• Brief a: In the phishing article, what happens to a user's username and password when they log into the fake website?

• Source:
Remote working has become an established part of the business landscape with millions of employees now working from home. While it’s an opportunity for firms to downsize offices and give staff greater flexibility over how they work, it’s a shift that hasn’t gone unnoticed in the criminal world, with cybercriminals quick to target home workers with phishing attacks.
What are phishing attacks?
A phishing attack is where a cybercriminal targets a business by sending them a fake email pretending to come from a respectable source. The majority of these emails are so obviously fake that most people can spot them; some, however, are so authentic looking that they can easily pass for genuine. When they do, the recipient may unknowingly click on links that download malware and ransomware.
In a phishing attack, the user is usually told that they need to verify some kind of information and are given a link to follow. The link, however, takes them to a fake website that looks very much like the real thing. When they log into the fake website, their username and password are stolen. The hacker will then use those credentials to gain access to the company’s system. From here, the attacker can impersonate the user in order to steal money, data and intellectual property or carry out other unwanted actions.
Training staff to spot emails
As cybercriminals become more sophisticated, it becomes more difficult to spot phishing emails. Training staff on what to look for and giving them regular reminders can massively cut down the risk of an attack being successful. Here are some of the key things to look out for:
- Impersonal greetings instead of using your name.
- Badly worded text or not quite accurate logos.

• Brief b: In the records, reproduce the lines starting with the line with "scientific name: Capparis sp." and going on through the line with "locality: Allenton.", switching "locality" to "site" and leaving everything else unchanged.

• Task data:

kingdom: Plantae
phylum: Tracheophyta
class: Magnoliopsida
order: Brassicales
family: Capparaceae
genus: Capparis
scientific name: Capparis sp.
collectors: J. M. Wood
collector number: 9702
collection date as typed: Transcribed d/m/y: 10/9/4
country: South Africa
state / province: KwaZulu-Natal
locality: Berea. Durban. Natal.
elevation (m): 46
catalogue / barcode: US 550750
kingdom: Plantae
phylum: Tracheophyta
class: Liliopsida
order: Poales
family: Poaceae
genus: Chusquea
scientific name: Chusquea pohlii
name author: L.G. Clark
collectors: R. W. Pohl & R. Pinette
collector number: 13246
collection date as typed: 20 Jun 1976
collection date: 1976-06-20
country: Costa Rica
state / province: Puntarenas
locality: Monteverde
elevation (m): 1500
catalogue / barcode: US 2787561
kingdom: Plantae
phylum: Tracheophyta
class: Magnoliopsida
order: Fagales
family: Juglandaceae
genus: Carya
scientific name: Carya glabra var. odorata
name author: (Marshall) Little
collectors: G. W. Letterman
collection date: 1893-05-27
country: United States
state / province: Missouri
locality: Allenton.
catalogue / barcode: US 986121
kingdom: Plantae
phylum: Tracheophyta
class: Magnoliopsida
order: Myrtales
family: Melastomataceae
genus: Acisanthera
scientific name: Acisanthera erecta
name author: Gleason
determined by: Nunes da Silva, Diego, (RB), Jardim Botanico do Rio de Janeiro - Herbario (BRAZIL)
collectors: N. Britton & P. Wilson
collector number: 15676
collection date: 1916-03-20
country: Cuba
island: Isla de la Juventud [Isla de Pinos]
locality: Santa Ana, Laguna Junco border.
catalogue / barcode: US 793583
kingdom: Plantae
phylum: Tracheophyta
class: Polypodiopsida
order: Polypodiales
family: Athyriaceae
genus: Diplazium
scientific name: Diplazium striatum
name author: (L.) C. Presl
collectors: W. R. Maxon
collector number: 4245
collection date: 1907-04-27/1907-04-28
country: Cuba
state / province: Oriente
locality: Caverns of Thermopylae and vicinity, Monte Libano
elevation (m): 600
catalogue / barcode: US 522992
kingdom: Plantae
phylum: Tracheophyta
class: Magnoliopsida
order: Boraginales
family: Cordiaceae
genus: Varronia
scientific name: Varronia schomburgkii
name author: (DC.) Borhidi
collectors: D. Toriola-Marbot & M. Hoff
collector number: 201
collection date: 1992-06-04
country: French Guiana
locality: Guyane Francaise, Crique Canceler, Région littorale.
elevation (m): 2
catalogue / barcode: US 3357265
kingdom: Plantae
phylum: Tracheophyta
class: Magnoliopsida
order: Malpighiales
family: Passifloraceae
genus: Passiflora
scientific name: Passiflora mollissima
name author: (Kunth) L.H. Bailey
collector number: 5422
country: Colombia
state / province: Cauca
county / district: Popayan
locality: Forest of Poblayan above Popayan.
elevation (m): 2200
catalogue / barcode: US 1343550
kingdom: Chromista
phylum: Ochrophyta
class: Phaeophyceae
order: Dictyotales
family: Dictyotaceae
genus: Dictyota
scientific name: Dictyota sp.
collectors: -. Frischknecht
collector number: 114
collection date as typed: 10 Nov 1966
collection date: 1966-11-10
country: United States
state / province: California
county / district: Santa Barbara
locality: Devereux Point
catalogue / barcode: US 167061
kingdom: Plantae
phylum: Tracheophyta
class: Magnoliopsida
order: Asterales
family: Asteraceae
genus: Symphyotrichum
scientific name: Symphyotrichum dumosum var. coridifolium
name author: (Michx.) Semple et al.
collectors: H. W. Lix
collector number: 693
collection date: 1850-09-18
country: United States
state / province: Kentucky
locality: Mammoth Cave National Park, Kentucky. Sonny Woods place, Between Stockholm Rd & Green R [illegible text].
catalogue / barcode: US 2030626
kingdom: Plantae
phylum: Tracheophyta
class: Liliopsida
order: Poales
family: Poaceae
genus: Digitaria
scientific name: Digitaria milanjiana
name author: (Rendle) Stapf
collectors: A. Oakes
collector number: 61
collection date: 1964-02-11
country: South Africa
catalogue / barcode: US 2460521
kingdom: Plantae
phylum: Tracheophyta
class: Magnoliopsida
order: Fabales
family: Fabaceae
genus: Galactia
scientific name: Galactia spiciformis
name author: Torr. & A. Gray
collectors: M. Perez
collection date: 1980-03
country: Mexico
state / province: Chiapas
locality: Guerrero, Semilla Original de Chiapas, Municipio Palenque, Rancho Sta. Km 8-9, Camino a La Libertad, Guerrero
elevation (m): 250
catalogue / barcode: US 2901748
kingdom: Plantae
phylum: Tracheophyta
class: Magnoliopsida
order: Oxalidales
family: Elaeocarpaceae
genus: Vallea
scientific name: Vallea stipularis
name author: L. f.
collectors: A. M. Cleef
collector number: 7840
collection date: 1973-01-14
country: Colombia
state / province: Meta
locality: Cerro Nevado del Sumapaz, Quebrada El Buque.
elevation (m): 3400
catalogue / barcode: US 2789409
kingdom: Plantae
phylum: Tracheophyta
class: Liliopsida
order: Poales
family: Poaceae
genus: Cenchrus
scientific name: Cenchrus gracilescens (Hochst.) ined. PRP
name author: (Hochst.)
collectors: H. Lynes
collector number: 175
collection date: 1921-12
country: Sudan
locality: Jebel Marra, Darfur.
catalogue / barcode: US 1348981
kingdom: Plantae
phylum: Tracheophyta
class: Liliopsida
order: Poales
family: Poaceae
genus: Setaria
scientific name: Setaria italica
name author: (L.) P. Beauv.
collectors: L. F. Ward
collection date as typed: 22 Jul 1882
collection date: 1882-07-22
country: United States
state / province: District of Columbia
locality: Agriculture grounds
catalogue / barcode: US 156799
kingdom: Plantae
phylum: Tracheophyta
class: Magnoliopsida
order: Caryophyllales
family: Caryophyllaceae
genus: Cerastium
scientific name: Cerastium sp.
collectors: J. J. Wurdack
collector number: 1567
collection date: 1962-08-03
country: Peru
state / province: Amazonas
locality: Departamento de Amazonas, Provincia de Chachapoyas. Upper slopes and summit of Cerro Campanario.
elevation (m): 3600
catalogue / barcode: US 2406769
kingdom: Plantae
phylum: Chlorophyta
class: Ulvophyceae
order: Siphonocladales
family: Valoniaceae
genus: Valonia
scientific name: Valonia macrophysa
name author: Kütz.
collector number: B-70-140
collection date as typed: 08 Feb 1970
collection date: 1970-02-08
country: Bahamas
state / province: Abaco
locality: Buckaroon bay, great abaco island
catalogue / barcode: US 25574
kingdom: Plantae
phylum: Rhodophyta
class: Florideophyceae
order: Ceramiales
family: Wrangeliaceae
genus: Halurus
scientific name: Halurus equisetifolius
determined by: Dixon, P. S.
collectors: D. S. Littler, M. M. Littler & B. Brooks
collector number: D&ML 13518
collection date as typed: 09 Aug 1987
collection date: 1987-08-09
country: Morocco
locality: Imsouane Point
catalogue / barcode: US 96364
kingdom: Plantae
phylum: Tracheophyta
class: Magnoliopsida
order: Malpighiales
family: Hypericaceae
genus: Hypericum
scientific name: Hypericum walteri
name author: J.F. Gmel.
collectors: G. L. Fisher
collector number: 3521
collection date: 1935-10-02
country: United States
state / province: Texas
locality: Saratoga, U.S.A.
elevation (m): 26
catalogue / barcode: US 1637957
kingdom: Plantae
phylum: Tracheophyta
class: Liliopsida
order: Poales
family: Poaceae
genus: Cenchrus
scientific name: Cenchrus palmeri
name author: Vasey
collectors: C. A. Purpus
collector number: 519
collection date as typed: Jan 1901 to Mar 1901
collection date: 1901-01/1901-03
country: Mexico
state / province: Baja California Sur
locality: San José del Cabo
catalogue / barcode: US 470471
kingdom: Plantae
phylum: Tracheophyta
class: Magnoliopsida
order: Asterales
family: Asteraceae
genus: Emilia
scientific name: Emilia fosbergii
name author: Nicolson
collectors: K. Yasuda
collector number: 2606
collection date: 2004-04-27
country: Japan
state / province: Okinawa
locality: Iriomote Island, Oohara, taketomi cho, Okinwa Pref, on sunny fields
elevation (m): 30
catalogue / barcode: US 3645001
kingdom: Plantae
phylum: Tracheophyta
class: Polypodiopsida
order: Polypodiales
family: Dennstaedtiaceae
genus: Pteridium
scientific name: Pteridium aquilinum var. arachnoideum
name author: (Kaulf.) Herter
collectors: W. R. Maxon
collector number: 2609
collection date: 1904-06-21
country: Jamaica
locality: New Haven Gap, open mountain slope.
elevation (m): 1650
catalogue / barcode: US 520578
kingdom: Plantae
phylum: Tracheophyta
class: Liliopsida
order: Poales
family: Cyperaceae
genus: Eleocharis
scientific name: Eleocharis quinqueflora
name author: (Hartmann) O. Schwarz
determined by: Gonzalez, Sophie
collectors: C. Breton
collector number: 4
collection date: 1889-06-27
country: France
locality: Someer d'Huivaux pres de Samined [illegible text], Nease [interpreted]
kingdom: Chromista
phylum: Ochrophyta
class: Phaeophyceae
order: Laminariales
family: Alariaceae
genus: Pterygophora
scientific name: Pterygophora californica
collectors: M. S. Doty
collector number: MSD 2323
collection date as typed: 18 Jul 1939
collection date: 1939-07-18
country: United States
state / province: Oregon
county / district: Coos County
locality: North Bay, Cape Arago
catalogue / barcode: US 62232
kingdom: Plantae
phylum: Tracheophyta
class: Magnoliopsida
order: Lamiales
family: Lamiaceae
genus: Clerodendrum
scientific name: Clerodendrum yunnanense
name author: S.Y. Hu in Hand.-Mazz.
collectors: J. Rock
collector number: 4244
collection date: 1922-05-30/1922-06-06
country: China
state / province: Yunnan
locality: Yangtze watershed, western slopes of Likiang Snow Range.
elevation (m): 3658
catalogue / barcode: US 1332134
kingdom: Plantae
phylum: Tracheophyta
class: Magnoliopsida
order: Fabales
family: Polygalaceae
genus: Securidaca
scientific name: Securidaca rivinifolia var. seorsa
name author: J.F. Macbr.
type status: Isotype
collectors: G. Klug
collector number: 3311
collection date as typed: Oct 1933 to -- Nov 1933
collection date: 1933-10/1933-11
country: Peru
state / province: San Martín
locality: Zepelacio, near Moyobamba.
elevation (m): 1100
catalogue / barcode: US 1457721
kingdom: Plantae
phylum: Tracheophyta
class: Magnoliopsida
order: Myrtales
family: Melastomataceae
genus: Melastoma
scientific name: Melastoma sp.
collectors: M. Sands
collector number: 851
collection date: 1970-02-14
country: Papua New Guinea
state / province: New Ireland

• Problem solution a: They are stolen.

• Problem solution b:
scientific name: Capparis sp.
collectors: J. M. Wood
collector number: 9702
collection date as typed: Transcribed d/m/y: 10/9/4
country: South Africa
state / province: KwaZulu-Natal
site: Berea. Durban. Natal.
elevation (m): 46
catalogue / barcode: US 550750
kingdom: Plantae
phylum: Tracheophyta
class: Liliopsida
order: Poales
family: Poaceae
genus: Chusquea
scientific name: Chusquea pohlii
name author: L.G. Clark
collectors: R. W. Pohl & R. Pinette
collector number: 13246
collection date as typed: 20 Jun 1976
collection date: 1976-06-20
country: Costa Rica
state / province: Puntarenas
site: Monteverde
elevation (m): 1500
catalogue / barcode: US 2787561
kingdom: Plantae
phylum: Tracheophyta
class: Magnoliopsida
order: Fagales
family: Juglandaceae
genus: Carya
scientific name: Carya glabra var. odorata
name author: (Marshall) Little
collectors: G. W. Letterman
collection date: 1893-05-27
country: United States
state / province: Missouri
site: Allenton.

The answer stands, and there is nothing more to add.